Rewrite all the lines below, putting "hand" wherever "wrist" appears and keeping everything else the same. Omit the pictures from your answer.

[Input data Boundary: Start]

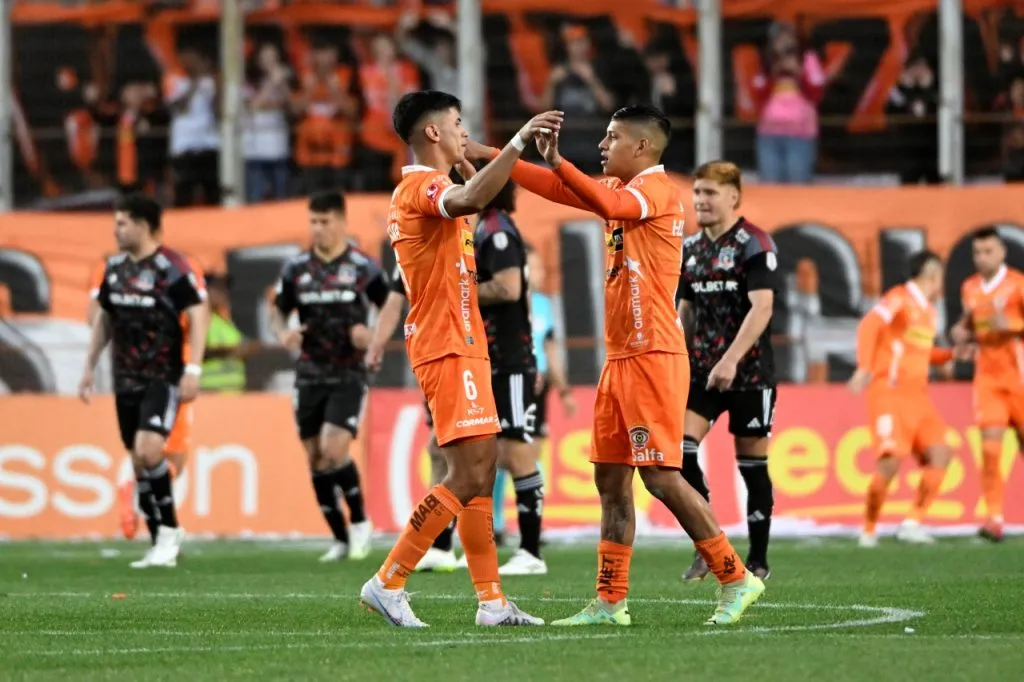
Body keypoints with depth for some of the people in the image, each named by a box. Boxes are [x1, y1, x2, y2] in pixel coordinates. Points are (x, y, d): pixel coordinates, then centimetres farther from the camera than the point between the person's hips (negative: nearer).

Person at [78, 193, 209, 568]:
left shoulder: (172, 267, -12)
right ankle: (163, 544, 13)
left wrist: (193, 370, -18)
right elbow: (104, 318, 20)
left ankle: (170, 530, -4)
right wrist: (90, 367, 18)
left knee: (148, 451, -20)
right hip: (126, 379, 7)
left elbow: (198, 315, -12)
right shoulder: (114, 267, 9)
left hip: (163, 378, -7)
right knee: (138, 460, 6)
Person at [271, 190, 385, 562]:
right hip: (310, 374, 4)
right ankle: (340, 539, 18)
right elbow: (278, 311, 14)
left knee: (334, 450, -19)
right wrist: (282, 333, -9)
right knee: (315, 458, 5)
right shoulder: (296, 268, 5)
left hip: (349, 374, -4)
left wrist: (373, 336, -16)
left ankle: (360, 521, 3)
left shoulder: (364, 268, -4)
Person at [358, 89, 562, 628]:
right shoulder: (422, 185, -15)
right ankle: (388, 583, -11)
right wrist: (519, 142, -38)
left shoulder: (419, 189, 19)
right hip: (449, 347, -11)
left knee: (479, 472, 10)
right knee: (468, 476, -13)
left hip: (460, 347, 11)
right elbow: (468, 200, -36)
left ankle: (491, 601, 10)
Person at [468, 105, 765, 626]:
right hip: (620, 356, 9)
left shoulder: (658, 187, -11)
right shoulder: (620, 187, 15)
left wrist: (557, 163, -39)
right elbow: (559, 189, 22)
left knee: (660, 476, -11)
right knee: (610, 479, 7)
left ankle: (736, 579, -4)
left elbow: (611, 206, -32)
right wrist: (489, 155, 19)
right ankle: (610, 602, 10)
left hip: (653, 356, -9)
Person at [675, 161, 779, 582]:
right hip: (701, 370, 5)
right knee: (680, 449, -12)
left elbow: (761, 308, -17)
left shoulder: (754, 244, -8)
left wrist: (731, 359, -26)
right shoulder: (690, 248, 12)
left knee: (752, 465, 2)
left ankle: (758, 561, 12)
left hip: (748, 373, -5)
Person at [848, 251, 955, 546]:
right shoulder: (900, 298, -7)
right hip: (890, 392, -8)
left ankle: (913, 523, -1)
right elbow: (869, 326, -21)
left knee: (940, 455, -5)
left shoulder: (929, 311, 19)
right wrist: (864, 368, -32)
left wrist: (952, 354, 19)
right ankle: (869, 530, -2)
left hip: (917, 395, 8)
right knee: (891, 460, -16)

[Input data Boundary: End]

**Result of this task:**
Body keypoints with depth for some of the people in the image, each named by a box. Boxes are [x1, y1, x2, y2] in pixel coordinates. Points are (x, y, d): pixel coordinates, then centimetres farther from the camera than the point between the person's hips (negative: nearer).

Person at [78, 193, 209, 568]:
left shoulder: (172, 267, -12)
right ankle: (163, 544, 13)
left hand: (193, 370, -18)
right elbow: (104, 318, 20)
left ankle: (170, 530, -4)
right hand: (90, 367, 18)
left knee: (148, 451, -20)
right hip: (126, 379, 7)
left elbow: (198, 315, -12)
right shoulder: (114, 267, 9)
left hip: (163, 378, -7)
right knee: (138, 460, 6)
Person at [271, 190, 385, 562]:
right hip: (310, 374, 4)
right ankle: (340, 539, 18)
right elbow: (278, 311, 14)
left knee: (334, 450, -19)
right hand: (282, 333, -9)
right knee: (315, 458, 5)
right shoulder: (296, 268, 5)
left hip: (349, 374, -4)
left hand: (373, 336, -16)
left ankle: (360, 521, 3)
left shoulder: (364, 268, -4)
Person at [358, 89, 562, 628]:
right shoulder: (422, 185, -15)
right ankle: (388, 583, -11)
right hand: (519, 142, -38)
left shoulder: (419, 189, 19)
right hip: (449, 347, -11)
left knee: (479, 472, 10)
right knee: (468, 476, -13)
left hip: (460, 347, 11)
right elbow: (468, 200, -36)
left ankle: (491, 601, 10)
Person at [468, 105, 765, 626]:
right hip: (620, 356, 9)
left shoulder: (658, 187, -11)
right shoulder: (620, 187, 15)
left hand: (557, 163, -39)
right elbow: (559, 189, 22)
left knee: (660, 476, -11)
right knee: (610, 479, 7)
left ankle: (736, 579, -4)
left elbow: (611, 206, -32)
right hand: (489, 155, 19)
right ankle: (610, 602, 10)
left hip: (653, 356, -9)
Person at [675, 161, 779, 582]:
right hip: (701, 370, 5)
right knee: (680, 449, -12)
left elbow: (761, 308, -17)
left shoulder: (754, 244, -8)
left hand: (731, 359, -26)
right shoulder: (690, 248, 12)
left knee: (752, 465, 2)
left ankle: (758, 561, 12)
left hip: (748, 373, -5)
Person at [848, 251, 955, 546]:
right shoulder: (900, 298, -7)
right hip: (890, 392, -8)
left ankle: (913, 523, -1)
right elbow: (869, 326, -21)
left knee: (940, 455, -5)
left shoulder: (929, 311, 19)
right hand: (864, 368, -32)
left hand: (952, 354, 19)
right ankle: (869, 530, -2)
left hip: (917, 395, 8)
right knee: (891, 460, -16)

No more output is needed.